Every Cavalier plays to Sampson. In Wilson, Sampson has a swift, clever guard who can get him the ball where he wants it; in transfer Rick Carlisle, he has a long-range marksman who keep defenses relatively honest; in Ricky Stokes, he has a fine, if smallish, target for his outlet passes; in Craig Robinson, he has help on the boards.

"Carlisle did an excellent job for them," Duke Coach Mike Krzyzewski said after Virginia's 104-91 victory Wednesday. "The things we were giving up, he was smart enough to see. His experience showed--going into openings, taking his shot and playing under control."

Virginia's best lineup usually has three guard types, with Tim Mullen starting and Stokes hopping (down?) off the bench, and one heavyweight on the court with Sampson. With Kenton Edelin, Holland is more likely to give Sampson rest than Thompson is Ewing.

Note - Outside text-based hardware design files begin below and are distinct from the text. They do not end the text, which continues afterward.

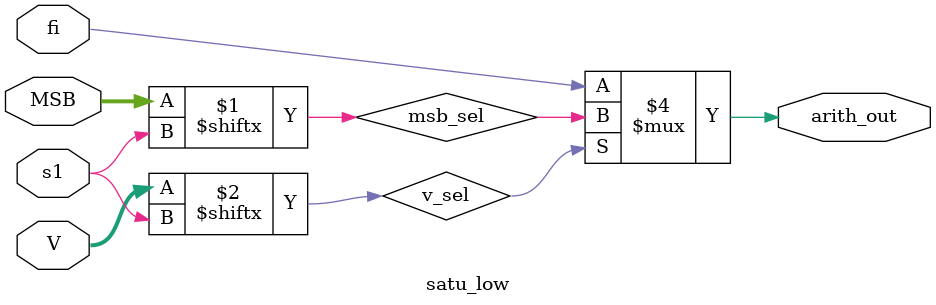
<source format=v>


module satu_low(MSB, V, fi, s1, arith_out);
  input[1:0] MSB, V; // {f7,f15} ,{V_l, V_h}
  input fi, s1/*paddsb sig*/;
  output arith_out;
  
  wire msb_sel, v_sel; // selected MSB and V
  
  assign msb_sel = MSB[s1];
  assign v_sel = V[s1];
  assign arith_out = (v_sel == 1) ? msb_sel : fi;
  /*
  mux2_1 mux_f(.data_in(MSB), .sel(s1), .data_out(msb_sel));
  mux2_1 mux_v(.data_in(V), .sel(s1), .data_out(v_sel));
  mux2_1 mux_ovfl(.data_in({msb_sel, fi}), .sel(v_sel), .data_out(arith_out));
  */
endmodule 

</source>
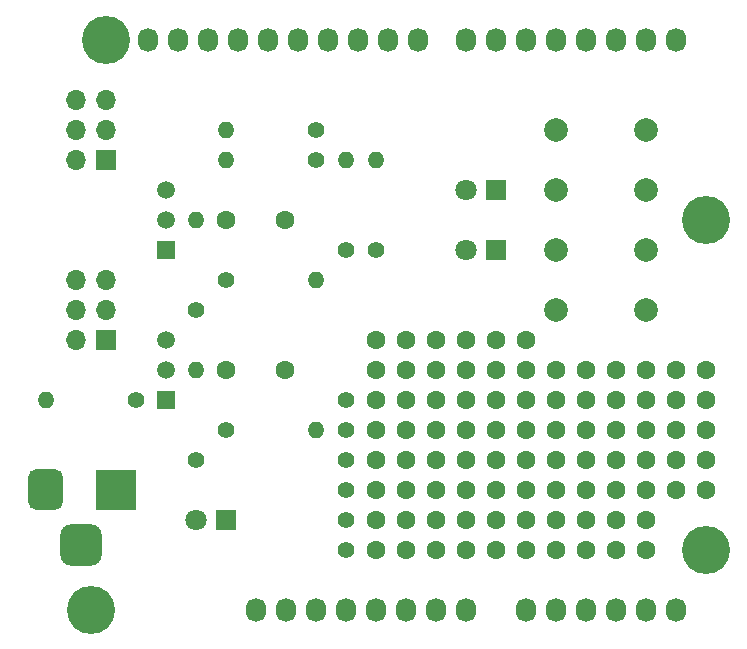
<source format=gbs>
%TF.GenerationSoftware,KiCad,Pcbnew,(5.1.6)-1*%
%TF.CreationDate,2020-05-24T18:00:00+09:00*%
%TF.ProjectId,BeadsEe,42656164-7345-4652-9e6b-696361645f70,Rev.1.0*%
%TF.SameCoordinates,Original*%
%TF.FileFunction,Soldermask,Bot*%
%TF.FilePolarity,Negative*%
%FSLAX46Y46*%
G04 Gerber Fmt 4.6, Leading zero omitted, Abs format (unit mm)*
G04 Created by KiCad (PCBNEW (5.1.6)-1) date 2020-05-24 18:00:00*
%MOMM*%
%LPD*%
G01*
G04 APERTURE LIST*
%ADD10C,1.600000*%
%ADD11C,1.400000*%
%ADD12O,1.400000X1.400000*%
%ADD13C,1.800000*%
%ADD14R,1.800000X1.800000*%
%ADD15R,1.500000X1.500000*%
%ADD16C,1.500000*%
%ADD17C,2.000000*%
%ADD18O,1.700000X1.700000*%
%ADD19R,1.700000X1.700000*%
%ADD20R,3.500000X3.500000*%
%ADD21O,1.727200X2.032000*%
%ADD22C,4.064000*%
G04 APERTURE END LIST*
D10*
%TO.C,TP4*%
X177038000Y-113665000D03*
%TD*%
%TO.C,TP4*%
X174498000Y-113665000D03*
%TD*%
%TO.C,TP4*%
X171958000Y-113665000D03*
%TD*%
%TO.C,TP4*%
X177038000Y-111125000D03*
%TD*%
%TO.C,TP4*%
X174498000Y-111125000D03*
%TD*%
%TO.C,TP4*%
X171958000Y-111125000D03*
%TD*%
%TO.C,TP4*%
X177038000Y-108585000D03*
%TD*%
%TO.C,TP4*%
X174498000Y-108585000D03*
%TD*%
%TO.C,TP4*%
X171958000Y-108585000D03*
%TD*%
%TO.C,TP4*%
X177038000Y-106045000D03*
%TD*%
%TO.C,TP4*%
X174498000Y-106045000D03*
%TD*%
%TO.C,TP4*%
X171958000Y-106045000D03*
%TD*%
%TO.C,TP4*%
X177038000Y-103505000D03*
%TD*%
%TO.C,TP4*%
X174498000Y-103505000D03*
%TD*%
%TO.C,TP4*%
X171958000Y-118745000D03*
%TD*%
%TO.C,TP4*%
X169418000Y-118745000D03*
%TD*%
%TO.C,TP4*%
X166878000Y-118745000D03*
%TD*%
%TO.C,TP4*%
X164338000Y-118745000D03*
%TD*%
%TO.C,TP4*%
X171958000Y-116205000D03*
%TD*%
%TO.C,TP4*%
X169418000Y-116205000D03*
%TD*%
%TO.C,TP4*%
X166878000Y-116205000D03*
%TD*%
%TO.C,TP4*%
X164338000Y-116205000D03*
%TD*%
%TO.C,TP4*%
X169418000Y-113665000D03*
%TD*%
%TO.C,TP4*%
X166878000Y-113665000D03*
%TD*%
%TO.C,TP4*%
X164338000Y-113665000D03*
%TD*%
%TO.C,TP4*%
X169418000Y-111125000D03*
%TD*%
%TO.C,TP4*%
X166878000Y-111125000D03*
%TD*%
%TO.C,TP4*%
X164338000Y-111125000D03*
%TD*%
%TO.C,TP4*%
X169418000Y-108585000D03*
%TD*%
%TO.C,TP4*%
X166878000Y-108585000D03*
%TD*%
%TO.C,TP4*%
X164338000Y-108585000D03*
%TD*%
%TO.C,TP4*%
X169418000Y-106045000D03*
%TD*%
%TO.C,TP4*%
X166878000Y-106045000D03*
%TD*%
%TO.C,TP4*%
X164338000Y-106045000D03*
%TD*%
%TO.C,TP4*%
X171958000Y-103505000D03*
%TD*%
%TO.C,TP4*%
X169418000Y-103505000D03*
%TD*%
%TO.C,TP4*%
X166878000Y-103505000D03*
%TD*%
%TO.C,TP4*%
X164338000Y-103505000D03*
%TD*%
%TO.C,TP4*%
X149098000Y-100965000D03*
%TD*%
%TO.C,TP4*%
X161798000Y-118745000D03*
%TD*%
%TO.C,TP4*%
X159258000Y-118745000D03*
%TD*%
%TO.C,TP4*%
X156718000Y-118745000D03*
%TD*%
%TO.C,TP4*%
X154178000Y-118745000D03*
%TD*%
%TO.C,TP4*%
X151638000Y-118745000D03*
%TD*%
%TO.C,TP4*%
X149098000Y-118745000D03*
%TD*%
%TO.C,TP4*%
X161798000Y-116205000D03*
%TD*%
%TO.C,TP4*%
X159258000Y-116205000D03*
%TD*%
%TO.C,TP4*%
X156718000Y-116205000D03*
%TD*%
%TO.C,TP4*%
X154178000Y-116205000D03*
%TD*%
%TO.C,TP4*%
X151638000Y-116205000D03*
%TD*%
%TO.C,TP4*%
X149098000Y-116205000D03*
%TD*%
%TO.C,TP4*%
X161798000Y-113665000D03*
%TD*%
%TO.C,TP4*%
X159258000Y-113665000D03*
%TD*%
%TO.C,TP4*%
X156718000Y-113665000D03*
%TD*%
%TO.C,TP4*%
X154178000Y-113665000D03*
%TD*%
%TO.C,TP4*%
X151638000Y-113665000D03*
%TD*%
%TO.C,TP4*%
X149098000Y-113665000D03*
%TD*%
%TO.C,TP4*%
X161798000Y-111125000D03*
%TD*%
%TO.C,TP4*%
X159258000Y-111125000D03*
%TD*%
%TO.C,TP4*%
X156718000Y-111125000D03*
%TD*%
%TO.C,TP4*%
X154178000Y-111125000D03*
%TD*%
%TO.C,TP4*%
X151638000Y-111125000D03*
%TD*%
%TO.C,TP4*%
X149098000Y-111125000D03*
%TD*%
%TO.C,TP4*%
X161798000Y-108585000D03*
%TD*%
%TO.C,TP4*%
X159258000Y-108585000D03*
%TD*%
%TO.C,TP4*%
X156718000Y-108585000D03*
%TD*%
%TO.C,TP4*%
X154178000Y-108585000D03*
%TD*%
%TO.C,TP4*%
X151638000Y-108585000D03*
%TD*%
%TO.C,TP4*%
X149098000Y-108585000D03*
%TD*%
%TO.C,TP4*%
X161798000Y-106045000D03*
%TD*%
%TO.C,TP4*%
X159258000Y-106045000D03*
%TD*%
%TO.C,TP4*%
X156718000Y-106045000D03*
%TD*%
%TO.C,TP4*%
X154178000Y-106045000D03*
%TD*%
%TO.C,TP4*%
X151638000Y-106045000D03*
%TD*%
%TO.C,TP4*%
X149098000Y-106045000D03*
%TD*%
%TO.C,TP4*%
X161798000Y-103505000D03*
%TD*%
%TO.C,TP4*%
X159258000Y-103505000D03*
%TD*%
%TO.C,TP4*%
X156718000Y-103505000D03*
%TD*%
%TO.C,TP4*%
X154178000Y-103505000D03*
%TD*%
%TO.C,TP4*%
X151638000Y-103505000D03*
%TD*%
%TO.C,TP4*%
X149098000Y-103505000D03*
%TD*%
%TO.C,TP4*%
X161798000Y-100965000D03*
%TD*%
%TO.C,TP4*%
X159258000Y-100965000D03*
%TD*%
%TO.C,TP4*%
X156718000Y-100965000D03*
%TD*%
%TO.C,TP4*%
X154178000Y-100965000D03*
%TD*%
%TO.C,TP4*%
X151638000Y-100965000D03*
%TD*%
D11*
%TO.C,TP1*%
X146558000Y-111125000D03*
X146558000Y-113665000D03*
%TD*%
%TO.C,TP3*%
X146558000Y-106045000D03*
X146558000Y-108585000D03*
%TD*%
%TO.C,TP2*%
X146558000Y-116205000D03*
X146558000Y-118745000D03*
%TD*%
D12*
%TO.C,R9*%
X121158000Y-106045000D03*
D11*
X128778000Y-106045000D03*
%TD*%
D13*
%TO.C,D3*%
X133858000Y-116205000D03*
D14*
X136398000Y-116205000D03*
%TD*%
D15*
%TO.C,Q2*%
X131318000Y-93345000D03*
D16*
X131318000Y-88265000D03*
X131318000Y-90805000D03*
%TD*%
D15*
%TO.C,Q1*%
X131318000Y-106045000D03*
D16*
X131318000Y-100965000D03*
X131318000Y-103505000D03*
%TD*%
D17*
%TO.C,SW2*%
X171958000Y-93345000D03*
X171958000Y-98425000D03*
X164338000Y-93345000D03*
X164338000Y-98425000D03*
%TD*%
%TO.C,SW1*%
X171958000Y-83185000D03*
X171958000Y-88265000D03*
X164338000Y-83185000D03*
X164338000Y-88265000D03*
%TD*%
D12*
%TO.C,R8*%
X136398000Y-85725000D03*
D11*
X144018000Y-85725000D03*
%TD*%
D12*
%TO.C,R7*%
X136398000Y-83185000D03*
D11*
X144018000Y-83185000D03*
%TD*%
D12*
%TO.C,R6*%
X133858000Y-90805000D03*
D11*
X133858000Y-98425000D03*
%TD*%
D12*
%TO.C,R5*%
X133858000Y-103505000D03*
D11*
X133858000Y-111125000D03*
%TD*%
D12*
%TO.C,R4*%
X144018000Y-95885000D03*
D11*
X136398000Y-95885000D03*
%TD*%
D12*
%TO.C,R3*%
X144018000Y-108585000D03*
D11*
X136398000Y-108585000D03*
%TD*%
D12*
%TO.C,R2*%
X149098000Y-85725000D03*
D11*
X149098000Y-93345000D03*
%TD*%
D12*
%TO.C,R1*%
X146558000Y-85725000D03*
D11*
X146558000Y-93345000D03*
%TD*%
D18*
%TO.C,J4*%
X123698000Y-80645000D03*
X126238000Y-80645000D03*
X123698000Y-83185000D03*
X126238000Y-83185000D03*
X123698000Y-85725000D03*
D19*
X126238000Y-85725000D03*
%TD*%
%TO.C,J2*%
G36*
G01*
X122408000Y-119240000D02*
X122408000Y-117490000D01*
G75*
G02*
X123283000Y-116615000I875000J0D01*
G01*
X125033000Y-116615000D01*
G75*
G02*
X125908000Y-117490000I0J-875000D01*
G01*
X125908000Y-119240000D01*
G75*
G02*
X125033000Y-120115000I-875000J0D01*
G01*
X123283000Y-120115000D01*
G75*
G02*
X122408000Y-119240000I0J875000D01*
G01*
G37*
G36*
G01*
X119658000Y-114665000D02*
X119658000Y-112665000D01*
G75*
G02*
X120408000Y-111915000I750000J0D01*
G01*
X121908000Y-111915000D01*
G75*
G02*
X122658000Y-112665000I0J-750000D01*
G01*
X122658000Y-114665000D01*
G75*
G02*
X121908000Y-115415000I-750000J0D01*
G01*
X120408000Y-115415000D01*
G75*
G02*
X119658000Y-114665000I0J750000D01*
G01*
G37*
D20*
X127158000Y-113665000D03*
%TD*%
D18*
%TO.C,J1*%
X123698000Y-95885000D03*
X126238000Y-95885000D03*
X123698000Y-98425000D03*
X126238000Y-98425000D03*
X123698000Y-100965000D03*
D19*
X126238000Y-100965000D03*
%TD*%
D13*
%TO.C,D2*%
X156718000Y-88265000D03*
D14*
X159258000Y-88265000D03*
%TD*%
D13*
%TO.C,D1*%
X156718000Y-93345000D03*
D14*
X159258000Y-93345000D03*
%TD*%
D10*
%TO.C,C2*%
X141398000Y-90805000D03*
X136398000Y-90805000D03*
%TD*%
%TO.C,C1*%
X141398000Y-103505000D03*
X136398000Y-103505000D03*
%TD*%
D21*
%TO.C,P1*%
X138938000Y-123825000D03*
X141478000Y-123825000D03*
X144018000Y-123825000D03*
X146558000Y-123825000D03*
X149098000Y-123825000D03*
X151638000Y-123825000D03*
X154178000Y-123825000D03*
X156718000Y-123825000D03*
%TD*%
%TO.C,P2*%
X161798000Y-123825000D03*
X164338000Y-123825000D03*
X166878000Y-123825000D03*
X169418000Y-123825000D03*
X171958000Y-123825000D03*
X174498000Y-123825000D03*
%TD*%
%TO.C,P3*%
X129794000Y-75565000D03*
X132334000Y-75565000D03*
X134874000Y-75565000D03*
X137414000Y-75565000D03*
X139954000Y-75565000D03*
X142494000Y-75565000D03*
X145034000Y-75565000D03*
X147574000Y-75565000D03*
X150114000Y-75565000D03*
X152654000Y-75565000D03*
%TD*%
%TO.C,P4*%
X156718000Y-75565000D03*
X159258000Y-75565000D03*
X161798000Y-75565000D03*
X164338000Y-75565000D03*
X166878000Y-75565000D03*
X169418000Y-75565000D03*
X171958000Y-75565000D03*
X174498000Y-75565000D03*
%TD*%
D22*
%TO.C,P5*%
X124968000Y-123825000D03*
%TD*%
%TO.C,P6*%
X177038000Y-118745000D03*
%TD*%
%TO.C,P7*%
X126238000Y-75565000D03*
%TD*%
%TO.C,P8*%
X177038000Y-90805000D03*
%TD*%
M02*

</source>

In other years, the Cavaliers often have tried to win the hard way, by all but ignoring Sampson for long stretches. Although Duke made that much easier with a man-to-man defense, Sampson got the ball at all the right times and in all the right places last game.

With it, Sampson has more moves than some players a foot shorter. With his back to the basket, he has an Elvin Hayes-like turnaround jumper near the left base line and a feathery hook moving to his left across the free-throw lane. If 7-foot-2 Kareem's is a sky hook, maybe 7-4 Ralph's should be called a heaven hook.

Ewing is much less advanced offensively, so far. Maybe he's been saving some special maneuver for this unique moment, a Patrick Pulverizer that will cause jaws all over America to drop in awe. Nobody expects either one to embarrass the other. Whoever wins, it won't be by a knockout.

The postgame scenario in the stands isn't hard to guess: the Cavaliers belt out "Good Old Song" and throw a haughty fist into the air. They then turn toward the nearest glassy-eyed Hoyas and airily chirp: "Ciao."